Task prompt → Stop at the line containing "to store and": write out every line from the beginning of the entries up to and including it, minus the pictures.

Material to process →
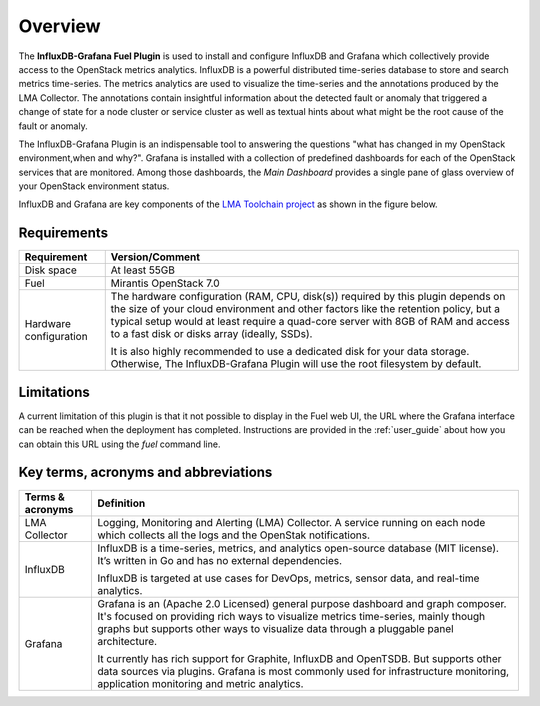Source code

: .. _user_overview:

Overview
========

The **InfluxDB-Grafana Fuel Plugin** is used to install and configure
InfluxDB and Grafana which collectively provide access to the OpenStack
metrics analytics. InfluxDB is a powerful distributed time-series database
to store and search metrics time-series. The metrics analytics are used to
visualize the time-series and the annotations produced by the LMA Collector.
The annotations contain insightful information about the detected fault
or anomaly that triggered a change of state for a node cluster or service
cluster as well as textual hints about what might be the root cause of the
fault or anomaly.

The InfluxDB-Grafana Plugin is an indispensable tool to answering
the questions "what has changed in my OpenStack environment,when and why?".
Grafana is installed with
a collection of predefined dashboards for each of the OpenStack services
that are monitored.
Among those dashboards, the *Main Dashboard* provides a single pane of glass overview
of your OpenStack environment status.

InfluxDB and Grafana are key components
of the `LMA Toolchain project <https://launchpad.net/lma-toolchain>`_
as shown in the figure below.

.. image:: ../images/toolchain_map.png
   :align: center

.. _plugin_requirements:

Requirements
------------

+------------------------+--------------------------------------------------------------------------------------------+
| **Requirement**        | **Version/Comment**                                                                        |
+========================+============================================================================================+
| Disk space             | At least 55GB                                                                              |
+------------------------+--------------------------------------------------------------------------------------------+
| Fuel                   | Mirantis OpenStack 7.0                                                                     |
+------------------------+--------------------------------------------------------------------------------------------+
| Hardware configuration | The hardware configuration (RAM, CPU, disk(s)) required by this plugin depends on the size |
|                        | of your cloud environment and other factors like the retention policy, but a typical setup |
|                        | would at least require a quad-core server with 8GB of RAM and access to a fast disk or     |
|                        | disks array (ideally, SSDs).                                                               |
|                        |                                                                                            |
|                        | It is also highly recommended to use a dedicated disk for your data storage. Otherwise,    |
|                        | The InfluxDB-Grafana Plugin will use the root filesystem by default.                       |
+------------------------+--------------------------------------------------------------------------------------------+

Limitations
-----------

A current limitation of this plugin is that it not possible to display in the Fuel web UI,
the URL where the Grafana interface can be reached when the deployment has completed.
Instructions are provided in the :ref:`user_guide` about how you can
obtain this URL using the `fuel` command line.

Key terms, acronyms and abbreviations
-------------------------------------

+----------------------+--------------------------------------------------------------------------------------------+
| **Terms & acronyms** | **Definition**                                                                             |
+======================+============================================================================================+
| LMA Collector        | Logging, Monitoring and Alerting (LMA) Collector. A service running on each node which     |
|                      | collects all the logs and the OpenStak notifications.                                      |
+----------------------+--------------------------------------------------------------------------------------------+
| InfluxDB             | InfluxDB is a time-series, metrics, and analytics open-source database (MIT license).      |
|                      | It’s written in Go and has no external dependencies.                                       |
|                      |                                                                                            |
|                      | InfluxDB is targeted at use cases for DevOps, metrics, sensor data, and real-time          |
|                      | analytics.                                                                                 |
+----------------------+--------------------------------------------------------------------------------------------+
| Grafana              | Grafana is an (Apache 2.0 Licensed) general purpose dashboard and graph composer.          |
|                      | It's focused on providing rich ways to visualize metrics time-series, mainly though graphs |
|                      | but supports other ways to visualize data through a pluggable panel architecture.          |
|                      |                                                                                            |
|                      | It currently has rich support for Graphite, InfluxDB and OpenTSDB. But supports other data |
|                      | sources via plugins. Grafana is most commonly used for infrastructure monitoring,          |
|                      | application monitoring and metric analytics.                                               |
+----------------------+--------------------------------------------------------------------------------------------+
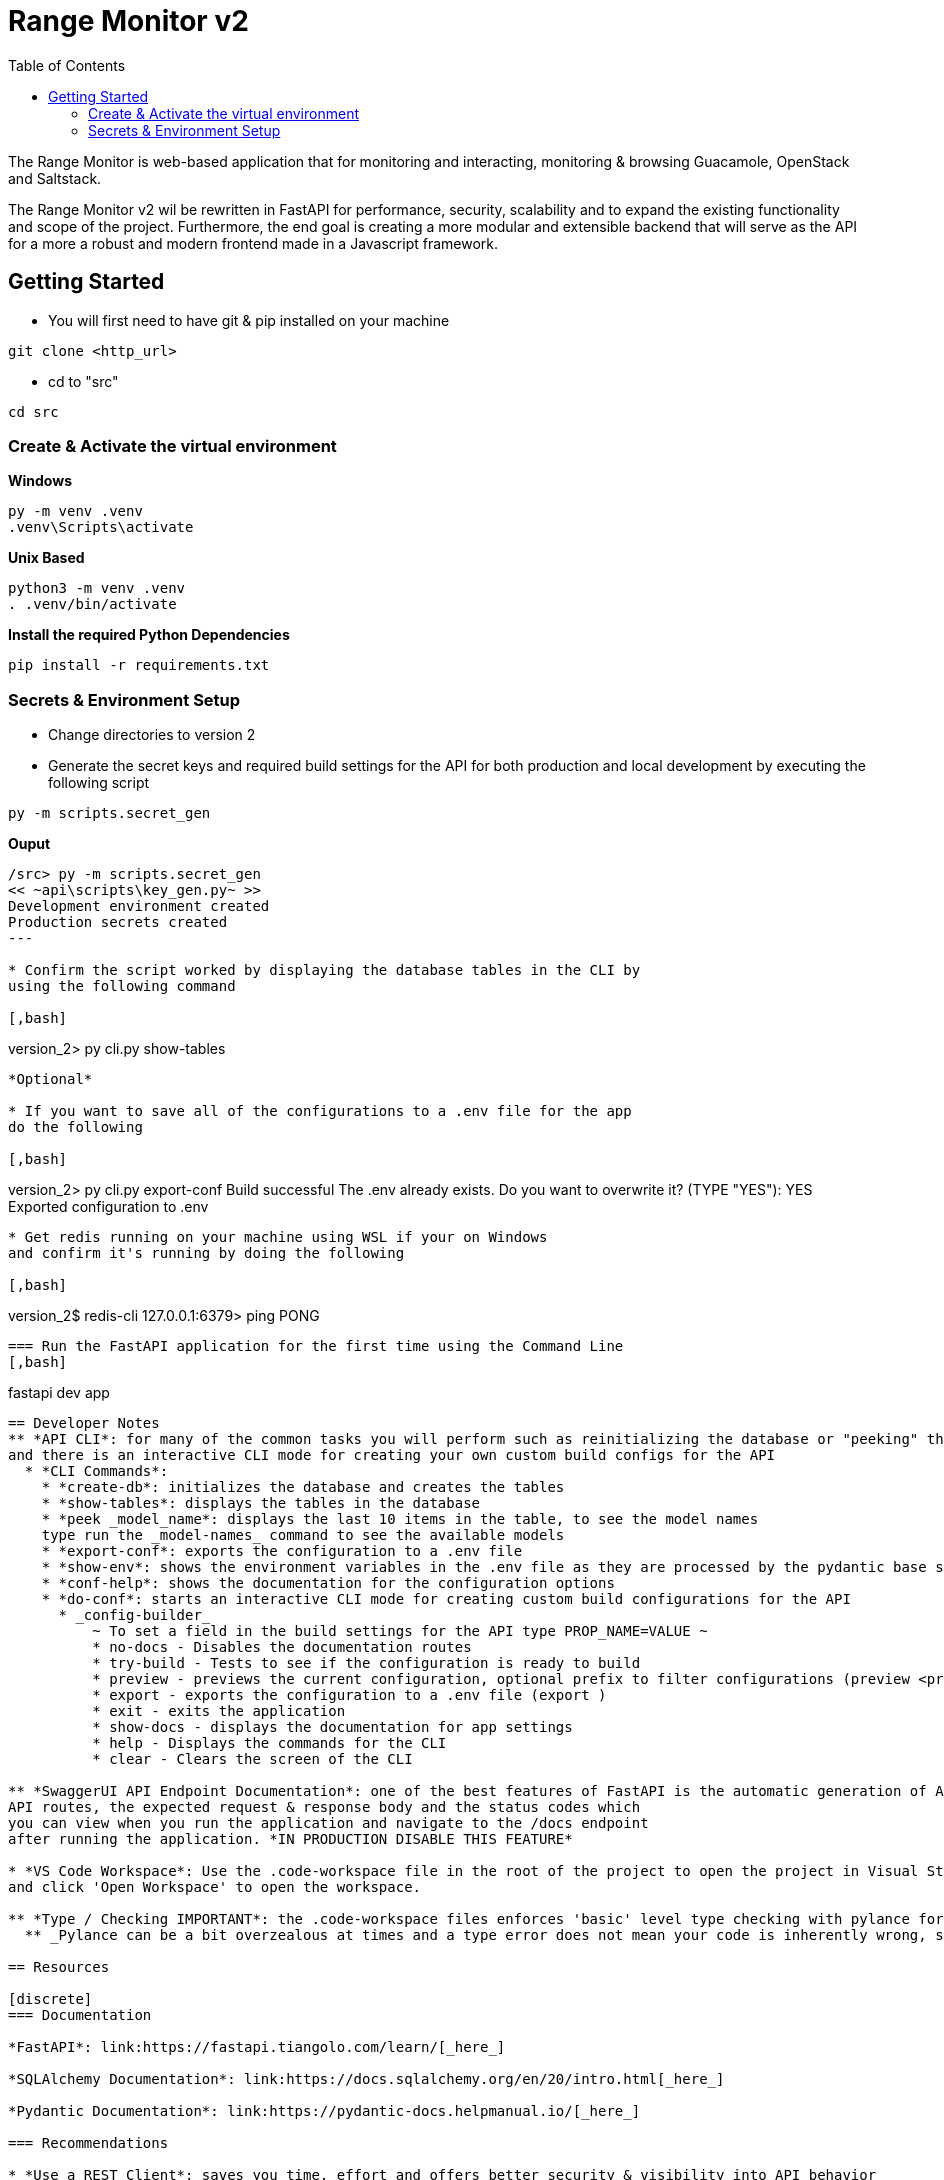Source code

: = Range Monitor v2
:toc:

The Range Monitor is web-based application that for monitoring and 
interacting, monitoring & browsing Guacamole, OpenStack and Saltstack.

The Range Monitor v2 wil be rewritten in FastAPI for performance, security,
scalability and to expand the existing functionality and scope of the project.
Furthermore, the end goal is creating a more modular and extensible
backend that will serve as the API for a more a robust and modern frontend made in
a Javascript framework. 


 
== Getting Started

* You will first need to have git & pip installed on your
machine

[,git]
----
git clone <http_url>
----

* cd to "src" 

[,bash]
----
cd src
----

=== Create & Activate the virtual environment

*Windows*

[,ps1]
----
py -m venv .venv
.venv\Scripts\activate
----

*Unix Based*

[,bash]
----
python3 -m venv .venv
. .venv/bin/activate
----

*Install the required Python Dependencies*

[,ps1]
----
pip install -r requirements.txt
----

=== Secrets & Environment Setup 

* Change directories to version 2

* Generate the secret keys and required
build settings for the API for both production
and local development by executing the following script

[,bash]
----
py -m scripts.secret_gen
----

**Ouput**

[,bash]
----
/src> py -m scripts.secret_gen
<< ~api\scripts\key_gen.py~ >>
Development environment created
Production secrets created
---

* Confirm the script worked by displaying the database tables in the CLI by
using the following command 

[,bash]
----

version_2> py cli.py show-tables

----

*Optional*

* If you want to save all of the configurations to a .env file for the app 
do the following  

[,bash]
----

version_2> py cli.py export-conf
Build successful
The .env already exists. Do you want to overwrite it? (TYPE "YES"): YES
Exported configuration to .env

----


* Get redis running on your machine using WSL if your on Windows 
and confirm it's running by doing the following 

[,bash]
----
version_2$ redis-cli
127.0.0.1:6379> ping
PONG
----

=== Run the FastAPI application for the first time using the Command Line
[,bash]
----
fastapi dev app
----

== Developer Notes
** *API CLI*: for many of the common tasks you will perform such as reinitializing the database or "peeking" the last 10 items in the database the CLI will be your best friend 
and there is an interactive CLI mode for creating your own custom build configs for the API
  * *CLI Commands*: 
    * *create-db*: initializes the database and creates the tables
    * *show-tables*: displays the tables in the database
    * *peek _model_name*: displays the last 10 items in the table, to see the model names 
    type run the _model-names_ command to see the available models
    * *export-conf*: exports the configuration to a .env file
    * *show-env*: shows the environment variables in the .env file as they are processed by the pydantic base settings class in the application.
    * *conf-help*: shows the documentation for the configuration options 
    * *do-conf*: starts an interactive CLI mode for creating custom build configurations for the API
      * _config-builder_
          ~ To set a field in the build settings for the API type PROP_NAME=VALUE ~ 
          * no-docs - Disables the documentation routes
          * try-build - Tests to see if the configuration is ready to build
          * preview - previews the current configuration, optional prefix to filter configurations (preview <prefix>)
          * export - exports the configuration to a .env file (export )
          * exit - exits the application
          * show-docs - displays the documentation for app settings
          * help - Displays the commands for the CLI
          * clear - Clears the screen of the CLI

** *SwaggerUI API Endpoint Documentation*: one of the best features of FastAPI is the automatic generation of API documentation with SwaggerUI which will detail all of the 
API routes, the expected request & response body and the status codes which 
you can view when you run the application and navigate to the /docs endpoint 
after running the application. *IN PRODUCTION DISABLE THIS FEATURE*

* *VS Code Workspace*: Use the .code-workspace file in the root of the project to open the project in Visual Studio Code with the recommended extensions. This maintains consistency for development and formatting across the project, Click on the .code-workspace file,
and click 'Open Workspace' to open the workspace.

** *Type / Checking IMPORTANT*: the .code-workspace files enforces 'basic' level type checking with pylance for better code readability and to provide a clear definition for an other wise ambigous type. This means you are REQUIRED to provide type hints for functions, variables and it may take some getting used to but it will save you alot of time.   
  ** _Pylance can be a bit overzealous at times and a type error does not mean your code is inherently wrong, such as in instances where a type conversions such as an ORM being serialized implicitly to a Pydantic Model in a response for a route. When this occurs provide *# type: ignore comments to suppress the errors* but it is encouraged to use type hints where possible._

== Resources  

[discrete]
=== Documentation

*FastAPI*: link:https://fastapi.tiangolo.com/learn/[_here_]

*SQLAlchemy Documentation*: link:https://docs.sqlalchemy.org/en/20/intro.html[_here_]

*Pydantic Documentation*: link:https://pydantic-docs.helpmanual.io/[_here_]

=== Recommendations

* *Use a REST Client*: saves you time, effort and offers better security & visibility into API behavior 

- *Insomnia*: A Free REST client that will be invaluable for testing the API endpoints, security and
Pydantic Models (_use hobby version_) which you can install link:https://insomnia.rest/[here]

- *DB Browser for SQLite*: A Free GUI tool for managing SQLite databases which you can install link:https://sqlitebrowser.org/[here]

== Project Structure 

The project structure is designed to be modular to allow shared logic among modules and api routes and follows a "Service" based approach following the Model-View-Controller (MVC) pattern.

* The "*models*" directory contains the database models for the application
    
* The "*middleware*" directory contains all of the request interceptors / middleware for the 
appliacation with the __init__.py file in the package having a "register_middleware" function that registers the middleware with the app instance

* The "*config*" directory contains everything related to the app configuration including the pydantic models and the singleton _AppSettings_ for how the configuration is processed and loaded into the application. Use the "*running_config()*" function to retrieve the running config 

* The "*services*" directory contains all of the services that are used in the routers accross the application and act as the controllers and the core logic of all routers making
the process of implementing working routers simple in most instances.

* The "*routers*" directory contains all of the APIRouters for the application and tend to have minimal logic compared to the service classes.

* The "*common*" directory contains all of the shared logic that is used accross the application such as utilities, constants, and other shared logic.

* The "*schemas*" directory contains all of the Pydantic models for the application and are used for request and response validation in the routers and services.

* The "*security*" directory contains the main auth class based depenedency for the application and the security utilities for the application.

Response area →
Source code

: .. _user_overview:

Overview
========

The **InfluxDB-Grafana Fuel Plugin** is used to install and configure
InfluxDB and Grafana which collectively provide access to the OpenStack
metrics analytics. InfluxDB is a powerful distributed time-series database
to store and search metrics time-series. The metrics analytics are used to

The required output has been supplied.